LES RÉCITS DES ANCIENS

LA GUERRE D'INDOCHINE

LE SACRIFICE (suite et fin)

Après avoir donné des soins aux blessés qui m’environnent, je prends l’heureuse décision d’arracher les galons de mon mari et de lui jeter son calot, il est évanoui, son artère fémorale ayant éclaté. Ma petite fille, le corps percé de nombreux éclats, conserve sa conscience, ne prononçant aucune parole.

Les Viêt-Minhs perchés sur les arbres, ne voyant plus de résistance, se lancent sur le convoi, tournant et retournant les morts, pillant toutes les voitures.

Lorsque je vois apparaître par centaines ces "bêtes hurlantes" prêtes à nous achever, je supplie le premier qui parle français de m’épargner. Il le comprend et dit au suivant de ne pas me toucher, mais un troisième arrive et me vise en plaine figure.

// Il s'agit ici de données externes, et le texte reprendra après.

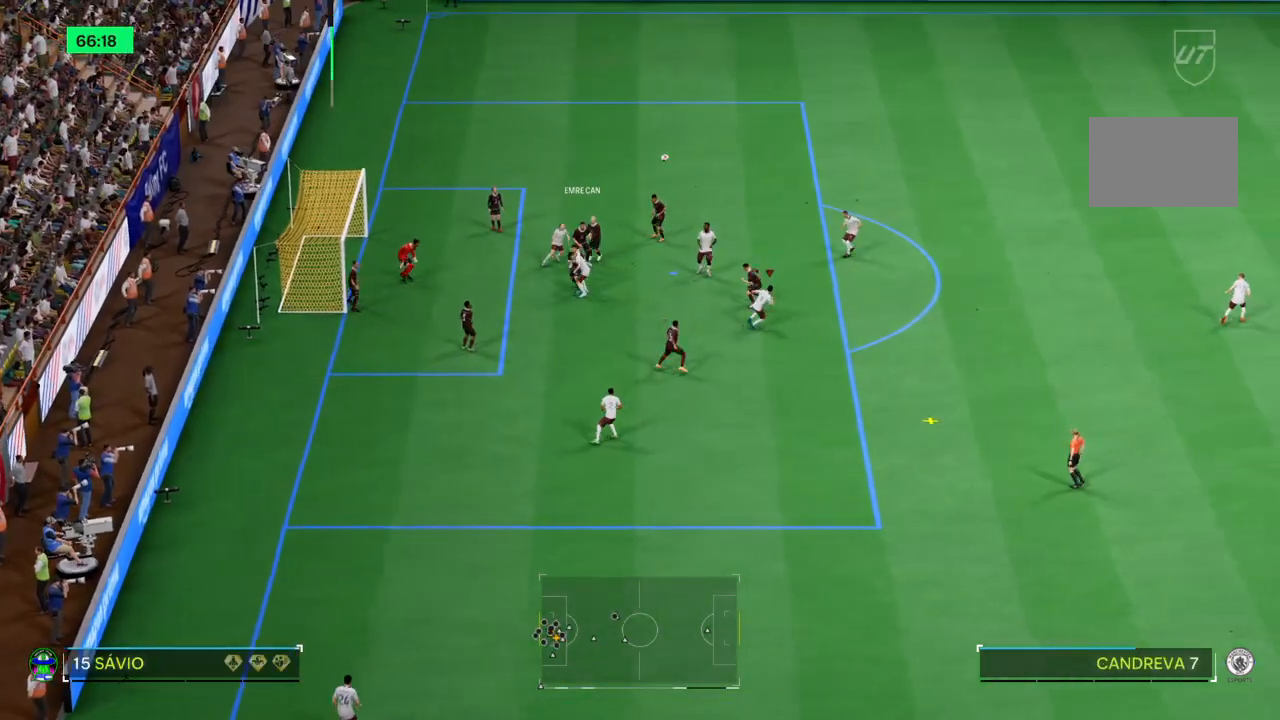
{"buttons": ["R2"], "left_stick": "down", "right_stick": "center", "events": [[167, "R2", "down"], [167, "left_stick", "down"]]}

Je tombe assommée sous le coup, mais me ressaisissant aussitôt, je prie Dieu de me sauver : je veux revoir mes enfants. Je fais don de mon physique pour cette unique joie… La balle de revolver tirée à bout portant pénètre à côté du nez et sort par l’oreille ! J’ai la mâchoire fracassée, je souffre mais qu’importe puisque je suis en vie…

Continuant leur barbarie, les Viêt-Minhs arrosent d’essence blessés, morts et véhicules, et mettent le feu.

Une partie des survivants est emmenée comme otages. Nous apprendrons à l’hôpital de Dalat qu’une fructueuse et rapide intervention de nos troupes les leur auraient repris.

L’attaque a eu lieu le lundi 1er mars, vers quatre heures de l’après-midi, et dura jusqu’au soir. Vers deux heures du matin, arrivèrent les ambulances de Dalat. Durant ce temps, au milieu des blessés et des mourants dévorés par la soif, sans une goutte d’eau, grelottant dans la nuit froide je suis restée près de mes blessés en compagnie d’une sœur annamite de Saint-Vincent de Paul qui avait eu la charité de me donner la moitié de son jupon."

Extrait du livre du Général Bigeard, "Lettres d’Indochine" Page 141.